On Wednesday, before running through a workout with Pride, Hudy comfortably jumped from role to role, explaining a cutting-edge weight-room system that measures the ground-reaction force of every KU athlete, and theorizing on the differences of motivating male and female athletes.

“Women tend to be accountable to the group, which may be more deep-rooted with women raising a family,” Hudy says. “Those are my thoughts on it. Guys usually tend to be motivated through the individual.”

These are the types of things, Kansas coach Bill Self says, that separate Hudy from others in her field. In 10 years at Kansas, she has been a part of nine straight Big 12 titles and one NCAA title, turning mid-level recruits into sculpted NBA Draft picks.
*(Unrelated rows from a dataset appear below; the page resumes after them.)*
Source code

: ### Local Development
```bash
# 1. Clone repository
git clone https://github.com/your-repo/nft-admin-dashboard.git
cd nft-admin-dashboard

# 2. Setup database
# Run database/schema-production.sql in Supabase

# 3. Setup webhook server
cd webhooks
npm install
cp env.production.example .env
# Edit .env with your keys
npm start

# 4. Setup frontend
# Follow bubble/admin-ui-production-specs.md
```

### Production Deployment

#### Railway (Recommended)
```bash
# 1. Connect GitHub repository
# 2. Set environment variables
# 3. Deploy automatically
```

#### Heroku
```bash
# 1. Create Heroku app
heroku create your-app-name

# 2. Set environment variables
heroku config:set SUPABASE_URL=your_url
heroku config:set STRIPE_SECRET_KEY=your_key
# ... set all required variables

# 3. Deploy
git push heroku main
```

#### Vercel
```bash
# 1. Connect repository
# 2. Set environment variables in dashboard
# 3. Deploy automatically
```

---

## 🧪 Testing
“Andrea gets a lot of credit, and deservedly so,” Self said earlier this year. “(But) what she does with the guys isn’t just from a weight gain, or things like that. It’s from a confidence, a flexibility (standpoint). It’s from things you can’t see.”

Withey has called Hudy the Jayhawks’ secret weapon. Self has used the “Hudy System” as a selling point in recruiting. And the plaudits have earned Hudy something of a cult following among Kansas fans.
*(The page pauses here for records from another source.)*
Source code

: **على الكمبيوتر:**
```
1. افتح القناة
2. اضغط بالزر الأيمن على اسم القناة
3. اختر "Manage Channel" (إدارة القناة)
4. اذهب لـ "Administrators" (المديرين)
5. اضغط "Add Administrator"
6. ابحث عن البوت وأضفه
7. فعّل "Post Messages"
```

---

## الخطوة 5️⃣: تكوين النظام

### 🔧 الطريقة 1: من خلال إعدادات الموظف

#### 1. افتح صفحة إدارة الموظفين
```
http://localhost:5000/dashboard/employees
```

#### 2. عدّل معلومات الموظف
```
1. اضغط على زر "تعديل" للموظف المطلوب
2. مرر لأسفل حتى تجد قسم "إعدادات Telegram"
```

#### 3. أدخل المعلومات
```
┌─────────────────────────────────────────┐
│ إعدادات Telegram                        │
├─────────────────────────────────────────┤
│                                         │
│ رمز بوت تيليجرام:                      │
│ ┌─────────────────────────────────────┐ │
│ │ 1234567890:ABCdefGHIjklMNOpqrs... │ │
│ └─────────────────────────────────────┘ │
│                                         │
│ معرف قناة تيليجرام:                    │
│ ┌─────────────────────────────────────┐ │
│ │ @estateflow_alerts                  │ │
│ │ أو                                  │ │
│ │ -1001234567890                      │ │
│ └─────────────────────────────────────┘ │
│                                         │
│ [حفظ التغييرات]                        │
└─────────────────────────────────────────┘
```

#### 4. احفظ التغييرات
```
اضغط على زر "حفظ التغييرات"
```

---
It’s a long way from 10 years ago, when Self was skeptical about hiring a woman to run his program’s strength and conditioning program. Hudy had grown up in central Pennsylvania, the youngest of five children. She played volleyball at Maryland in the early ’90s, took a crack at corporate fitness, and finally found a home helping young athletes at UConn.

More than a decade later, she is a trailblazer, a highly successful woman in a male-dominated world. And she is also in-demand. On July 10, she took a trip to Fort Leonard Wood, Mo., discussing coaching and leadership with a group of Marines.

“The same things we deal with (regarding) younger athletes are the same things they deal with, with younger Marines,” Hudy said.

On Wednesday morning, Pride stood near a weight machine while Hudy prepared for another day of work. The open room was mostly empty, and Hudy approached with a plan.

“You ready to workout?” Hudy asked.

“I need some of those ‘Hudy muscles,’” Pride answered.

And after a few discussions, they soon realized that the same lessons Hudy brought to her workouts were the same ones that Pride imparted on his Marines. The stories weren’t so different.

“On a much smaller, much more insignificant scale, the leadership core values and leadership guidelines are the same,” Hudy said, “whether it’s sport or Marines. There’s just a greater significance of what the Marines do, because they are ultimately sacrificing their lives for our country.”